Hi, Ed, Rob,

   This scenario (Ed's) would require that we would
find a chondrule with a formation age of 3.9 Gya, I
think. As far as I know, that has never happened.

   All chondrites (so called because they contain
chondrules) are the same age: "about" 4.555 Gya.
Chondrules are the same age (2 to 5 million years variation among chondrules) as the chondrites they occur in. The "about" is because the dating methods have a limit to how precisely they can resolve small age differences.

   Dating by lead isotopes says the solar system
is 4.560 +/- 0.005 Gya old. Other systems of isotope measurements (like 147Sm/143Nd) give 4.553 +/- 0.003,
and so forth. Within the limits of measurement, all
chondrites are the same age, a hair younger than the
solar system itself, the Class of Zero, and so are their
chondrules.

   Meteorites that do not (never did) contain chondrules
have varying ages. Lunaites are the age of that portion
of the lunar crust they came from, generally quite old
compared to Martians which have the "formation age" of the basalt flow they were chipped off of for the long haul to Earth. Irons, which formed inside a differentiating body, have younger ages; some very much younger if the differentiation took a long time (Weekeroo Station IIe is 4.340 Gya, Kodaikanal IIe 3.800 Gya, many IAB irons the same).

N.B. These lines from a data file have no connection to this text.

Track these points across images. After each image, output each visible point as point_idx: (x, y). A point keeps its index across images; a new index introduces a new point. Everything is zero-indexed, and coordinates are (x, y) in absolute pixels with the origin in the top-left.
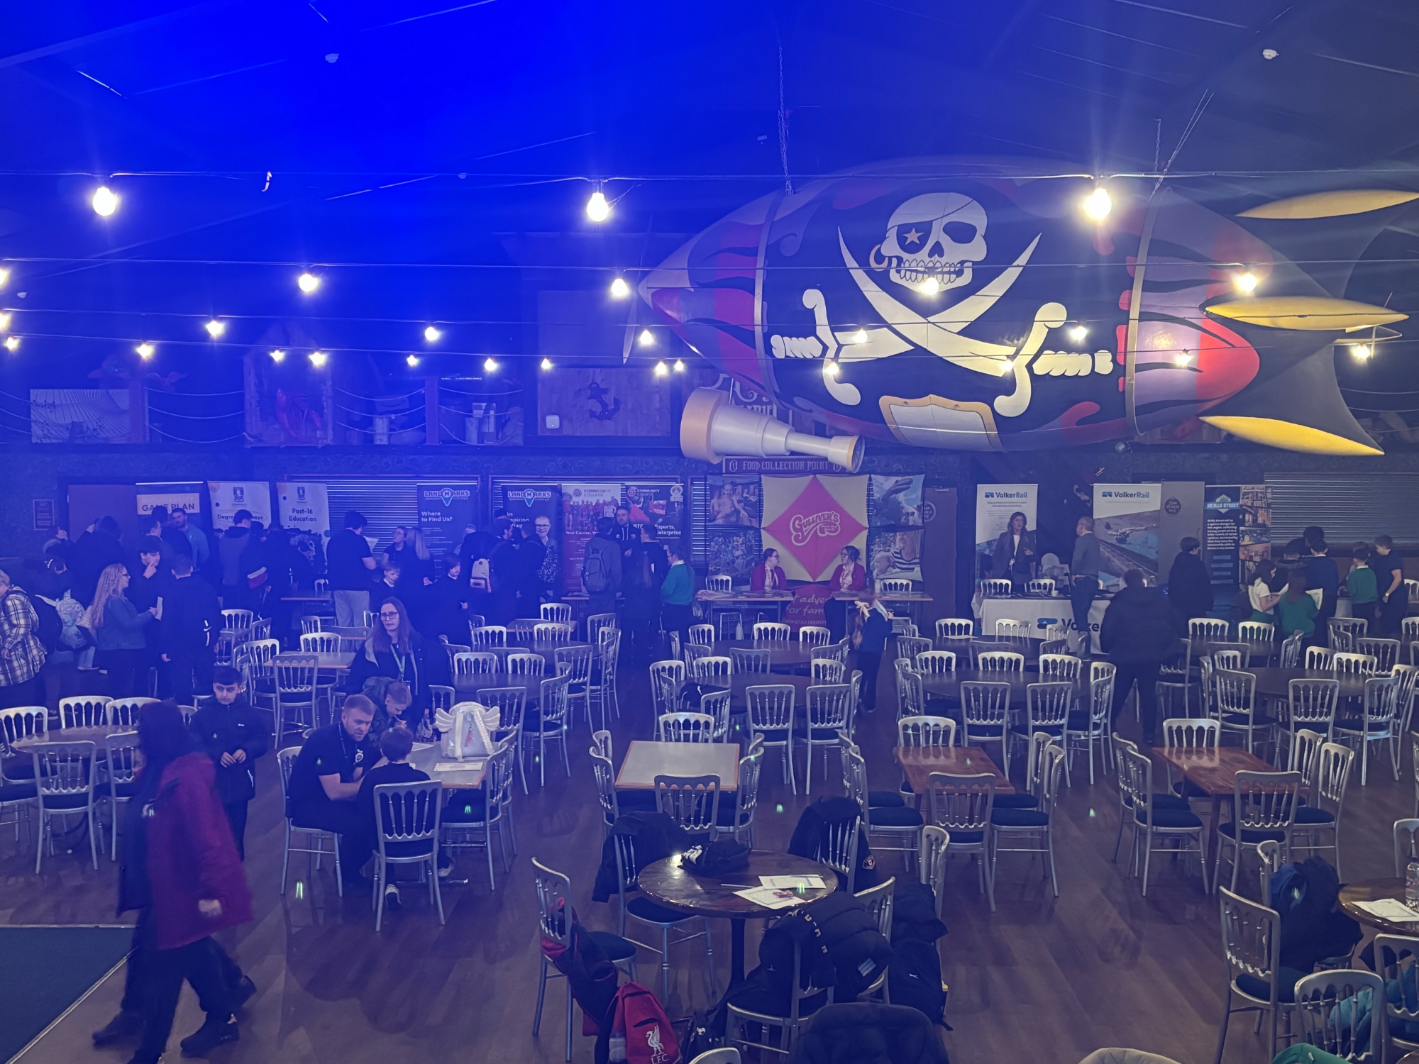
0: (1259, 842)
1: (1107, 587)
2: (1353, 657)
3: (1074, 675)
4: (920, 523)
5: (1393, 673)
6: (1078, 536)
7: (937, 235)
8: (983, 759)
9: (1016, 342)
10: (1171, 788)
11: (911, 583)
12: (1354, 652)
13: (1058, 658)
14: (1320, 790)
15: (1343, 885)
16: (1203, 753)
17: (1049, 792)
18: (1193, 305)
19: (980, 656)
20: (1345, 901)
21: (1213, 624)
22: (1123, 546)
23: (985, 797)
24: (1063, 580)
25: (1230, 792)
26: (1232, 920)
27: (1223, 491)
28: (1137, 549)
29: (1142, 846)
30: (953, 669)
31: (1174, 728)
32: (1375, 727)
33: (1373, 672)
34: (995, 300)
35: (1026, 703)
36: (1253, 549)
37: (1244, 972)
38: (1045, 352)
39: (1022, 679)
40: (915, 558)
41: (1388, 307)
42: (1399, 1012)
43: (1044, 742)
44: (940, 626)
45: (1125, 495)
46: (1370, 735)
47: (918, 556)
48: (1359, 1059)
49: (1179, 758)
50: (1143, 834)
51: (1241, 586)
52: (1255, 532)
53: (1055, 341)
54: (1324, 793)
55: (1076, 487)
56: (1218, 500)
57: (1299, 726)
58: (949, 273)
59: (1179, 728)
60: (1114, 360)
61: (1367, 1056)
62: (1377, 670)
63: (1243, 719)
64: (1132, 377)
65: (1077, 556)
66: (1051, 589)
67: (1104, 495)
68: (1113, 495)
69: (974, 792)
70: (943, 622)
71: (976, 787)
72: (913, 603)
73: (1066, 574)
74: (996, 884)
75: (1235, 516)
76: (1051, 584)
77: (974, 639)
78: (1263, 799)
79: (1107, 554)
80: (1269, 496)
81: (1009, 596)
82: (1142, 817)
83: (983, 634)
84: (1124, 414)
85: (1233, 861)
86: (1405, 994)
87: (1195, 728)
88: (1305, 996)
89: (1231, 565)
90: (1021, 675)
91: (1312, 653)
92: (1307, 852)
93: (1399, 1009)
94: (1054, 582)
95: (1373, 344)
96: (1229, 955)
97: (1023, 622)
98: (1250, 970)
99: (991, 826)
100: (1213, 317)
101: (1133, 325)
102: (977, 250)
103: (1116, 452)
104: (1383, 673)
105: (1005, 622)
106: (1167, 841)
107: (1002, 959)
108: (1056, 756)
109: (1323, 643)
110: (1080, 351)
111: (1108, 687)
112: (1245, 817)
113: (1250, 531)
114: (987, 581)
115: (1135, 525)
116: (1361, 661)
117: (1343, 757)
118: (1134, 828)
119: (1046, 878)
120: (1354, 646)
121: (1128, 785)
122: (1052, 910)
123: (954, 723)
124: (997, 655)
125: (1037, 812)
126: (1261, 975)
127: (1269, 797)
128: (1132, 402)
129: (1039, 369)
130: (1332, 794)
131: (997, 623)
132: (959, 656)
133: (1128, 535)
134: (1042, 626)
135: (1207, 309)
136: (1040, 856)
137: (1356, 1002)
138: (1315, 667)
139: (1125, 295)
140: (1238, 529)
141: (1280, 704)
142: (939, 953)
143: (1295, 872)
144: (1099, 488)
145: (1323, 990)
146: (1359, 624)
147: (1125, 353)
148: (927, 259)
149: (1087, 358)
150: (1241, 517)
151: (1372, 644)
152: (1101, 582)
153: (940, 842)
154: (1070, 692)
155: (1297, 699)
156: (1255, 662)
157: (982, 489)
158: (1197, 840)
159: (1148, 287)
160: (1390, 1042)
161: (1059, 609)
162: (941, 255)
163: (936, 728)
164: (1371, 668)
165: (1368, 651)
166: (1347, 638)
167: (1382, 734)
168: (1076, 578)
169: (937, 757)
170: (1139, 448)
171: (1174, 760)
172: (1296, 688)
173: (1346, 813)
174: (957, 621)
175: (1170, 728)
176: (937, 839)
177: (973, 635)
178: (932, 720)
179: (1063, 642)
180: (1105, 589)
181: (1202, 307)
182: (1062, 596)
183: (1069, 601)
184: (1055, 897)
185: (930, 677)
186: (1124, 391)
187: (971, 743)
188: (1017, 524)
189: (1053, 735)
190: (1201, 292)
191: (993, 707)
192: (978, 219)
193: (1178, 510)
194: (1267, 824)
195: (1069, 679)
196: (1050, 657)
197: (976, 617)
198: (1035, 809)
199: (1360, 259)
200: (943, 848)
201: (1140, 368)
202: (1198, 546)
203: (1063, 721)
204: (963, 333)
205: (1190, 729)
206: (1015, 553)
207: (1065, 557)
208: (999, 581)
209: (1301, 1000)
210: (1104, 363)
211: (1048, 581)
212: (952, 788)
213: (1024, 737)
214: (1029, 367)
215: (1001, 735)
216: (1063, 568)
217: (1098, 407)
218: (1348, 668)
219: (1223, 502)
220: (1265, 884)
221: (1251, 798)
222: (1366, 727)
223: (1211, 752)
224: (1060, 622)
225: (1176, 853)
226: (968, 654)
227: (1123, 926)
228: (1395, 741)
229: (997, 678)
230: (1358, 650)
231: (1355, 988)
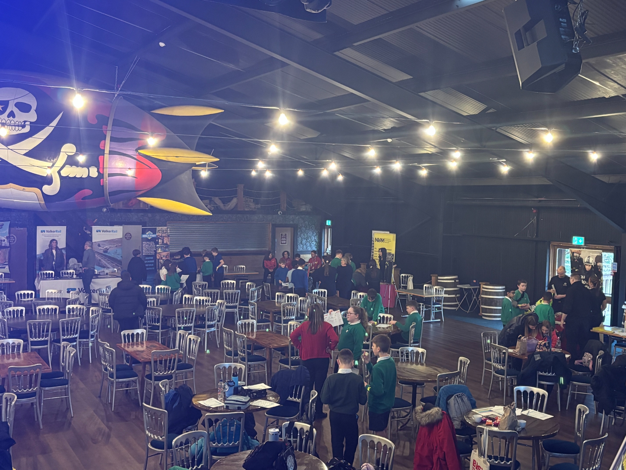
0: (160, 381)
1: (99, 272)
2: (202, 298)
3: (82, 314)
4: (8, 245)
5: (217, 304)
6: (85, 250)
7: (11, 107)
8: (37, 357)
9: (52, 160)
10: (125, 361)
11: (3, 274)
12: (203, 296)
13: (75, 306)
14: (187, 355)
15: (194, 395)
16: (139, 344)
17: (69, 369)
18: (133, 149)
19: (37, 308)
20: (195, 401)
21: (145, 287)
22: (106, 254)
23: (37, 375)
24: (79, 270)
25: (149, 361)
26: (148, 417)
27: (149, 230)
28: (112, 255)
29: (112, 388)
30: (24, 315)
31: (126, 335)
32: (210, 326)
33: (210, 304)
34: (42, 140)
35: (59, 329)
36: (162, 254)
37: (154, 439)
38: (66, 166)
39: (58, 318)
40: (6, 262)
41: (212, 155)
42: (214, 445)
43: (67, 347)
44: (18, 295)
45: (107, 231)
46: (208, 330)
47: (7, 261)
48: (198, 468)
49: (128, 347)
50: (112, 383)
51: (157, 270)
52: (163, 247)
53: (71, 161)
54: (189, 357)
55: (84, 228)
56: (147, 233)
57: (180, 328)
58: (18, 126)
59: (128, 334)
60: (98, 171)
61: (201, 466)
62: (211, 303)
63: (158, 328)
64: (107, 179)
65: (85, 259)
66: (73, 275)
67: (97, 232)
68: (101, 231)
69: (31, 374)
70: (19, 292)
71: (32, 371)
72: (5, 284)
73: (81, 268)
74: (43, 415)
75: (154, 240)
76: (73, 272)
77: (35, 300)
78: (163, 362)
79: (99, 258)
80: (169, 231)
81: (53, 279)
82: (112, 376)
83: (41, 297)
84: (104, 196)
85: (151, 391)
86: (217, 437)
87: (135, 334)
88: (177, 445)
89: (153, 261)
90: (58, 315)
91: (185, 297)
92: (182, 382)
93: (214, 443)
94: (74, 271)
95: (207, 170)
96: (147, 432)
97: (59, 291)
98: (156, 438)
99: (40, 388)
100: (141, 155)
101: (107, 156)
102: (32, 116)
103: (102, 212)
104: (214, 304)
105: (50, 291)
106: (123, 385)
107: (45, 450)
108: (72, 352)
109: (190, 293)
110: (82, 166)
111: (98, 318)
112: (156, 370)
113: (161, 246)
114: (42, 272)
115: (111, 245)
116: (205, 300)
117: (196, 340)
118: (108, 381)
119: (68, 409)
120: (202, 293)
121: (105, 362)
122: (70, 423)
123: (23, 341)
124: (46, 307)
125: (63, 379)
126: (161, 439)
127: (166, 361)
128: (107, 190)
129: (64, 173)
130: (192, 356)
131: (46, 292)
132: (27, 308)
133: (108, 249)
134: (68, 292)
135: (139, 151)
136: (65, 399)
137: (197, 444)
138: (187, 303)
139: (103, 142)
140: (156, 246)
141: (173, 320)
142: (11, 455)
143: (175, 392)
144: (95, 228)
145: (184, 442)
146: (204, 284)
147: (103, 168)
148: (7, 119)
149: (86, 169)
150: (157, 241)
151: (209, 292)
152: (96, 270)
153: (12, 400)
154: (80, 322)
155: (179, 317)
156: (163, 302)
157: (39, 229)
158: (136, 383)
159: (113, 139)
160: (211, 458)
161: (77, 283)
162: (14, 117)
163: (13, 345)
164: (209, 302)
165: (207, 295)
166: (200, 290)
167: (213, 329)
168: (85, 269)
169: (14, 358)
170: (113, 210)
171: (126, 349)
172: (178, 313)
173: (198, 363)
174: (26, 292)
175: (124, 335)
176: (10, 399)
177: (35, 298)
178: (11, 341)
179: (78, 299)
180: (98, 274)
181: (137, 150)
182: (78, 277)
183: (81, 280)
184: (72, 417)
185: (12, 320)
186: (103, 185)
187: (32, 350)
188: (54, 244)
189: (70, 343)
190: (136, 144)
191: (43, 331)
192: (33, 102)
193: (130, 238)
194: (165, 373)
195: (80, 316)
196: (71, 306)
197: (37, 289)
198: (62, 378)
199: (201, 135)
200: (13, 403)
201: (110, 175)
202: (140, 253)
203: (77, 335)
204: (26, 155)
205: (133, 334)
206: (55, 259)
207: (80, 259)
208: (48, 272)
209: (175, 447)
210: (94, 172)
211: (71, 271)
212: (21, 373)
213: (58, 344)
214: (59, 172)
215: (47, 344)
216: (79, 265)
217: (91, 192)
218: (200, 303)
219: (149, 234)
220: (163, 399)
221: (158, 362)
222: (206, 327)
223: (142, 343)
224: (77, 290)
225: (128, 390)
226: (32, 307)
227: (103, 426)
228: (218, 331)
229: (46, 318)
230: (204, 295)
231: (197, 438)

   I'm thinking that before you need to develop a theory
to explain a 3.9 Gya chondrule, you'd have to actually
have a 3.9 Gya chondrule. As far as I know, none with discordant ages have ever been found. In certain solar circles it would be Big News.

   Oddly, if you Google for "oldest chondrule," you get
the oldest chondrules, and if you Google for "youngest chondrule," you get the oldest chondrules... on the grounds that it is "young" as the solar system. If you Google for "discordant chondrule age," you get arguments over 2 or 3 million years in the age of something 4-1/2 billion years old.
Sterling K. Webb
--------------------------------------------------------------------
----- Original Message ----- From: "E.P. Grondine" <[EMAIL PROTECTED]>
To: <[email protected]>
Sent: Sunday, October 22, 2006 10:24 AM
Subject: Re: [meteorite-list] Chondrule formation mechanism (Info Please)


Hi Rob -
You noticed the contradiction in cooling periods as
well.

What I am thinking is that there was at least one
larger parent body which was "disrupted" about 3.9 Gya
(at time of LPBE).  When this larger parent body was
disrupted, then the "effervescent" "foaming" that led
to some chondrules occured - sudden cooling, as
gravitation pressure had been released, and much lower
local gravity. Local processes suddenly take over - a
sharp gravitational and pressure transition, and a
sudden cooling. Gross processes - perhaps sufficiently
gross to overwhelm other small forces.

Through collisions of the resulting fragments, we see
some of the meteorite types we see today.